Exercise instructions> Show all lines of the listing that hold the word "téléviseurs".

Dataset content>
--- START ---
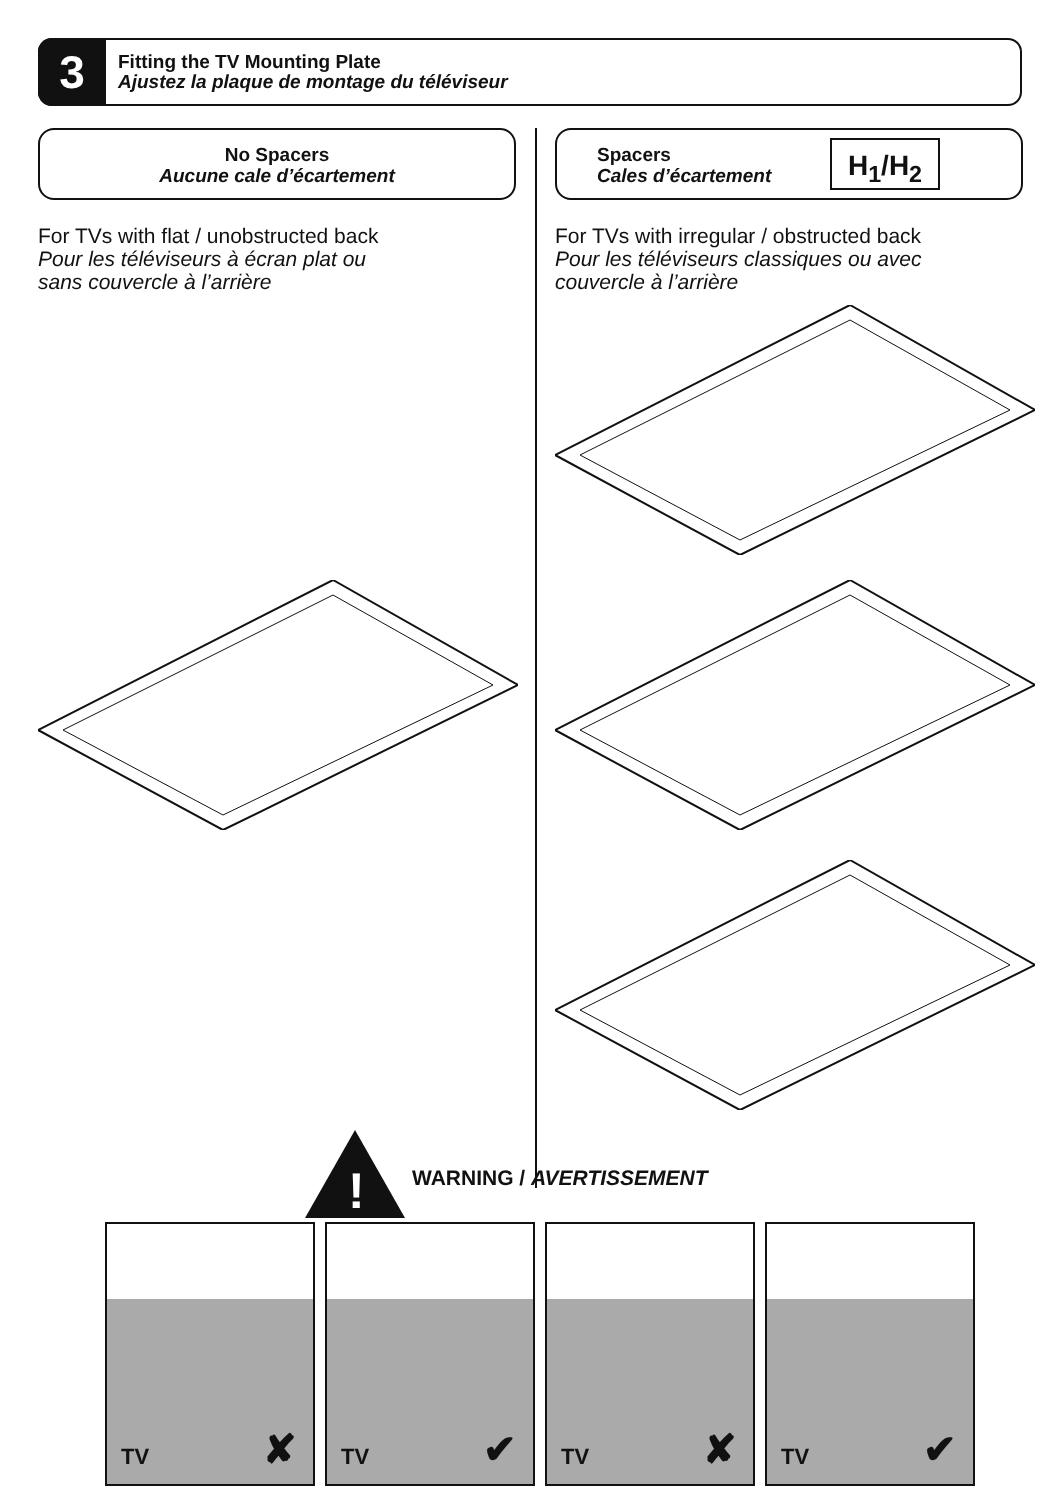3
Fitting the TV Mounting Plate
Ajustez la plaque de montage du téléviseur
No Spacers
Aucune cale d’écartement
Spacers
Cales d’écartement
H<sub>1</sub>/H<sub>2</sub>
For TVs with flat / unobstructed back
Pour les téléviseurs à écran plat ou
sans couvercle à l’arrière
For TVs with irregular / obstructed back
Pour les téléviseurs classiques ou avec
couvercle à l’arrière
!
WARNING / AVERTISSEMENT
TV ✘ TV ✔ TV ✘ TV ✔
--- END ---
Task solution>
Pour les téléviseurs à écran plat ou
Pour les téléviseurs classiques ou avec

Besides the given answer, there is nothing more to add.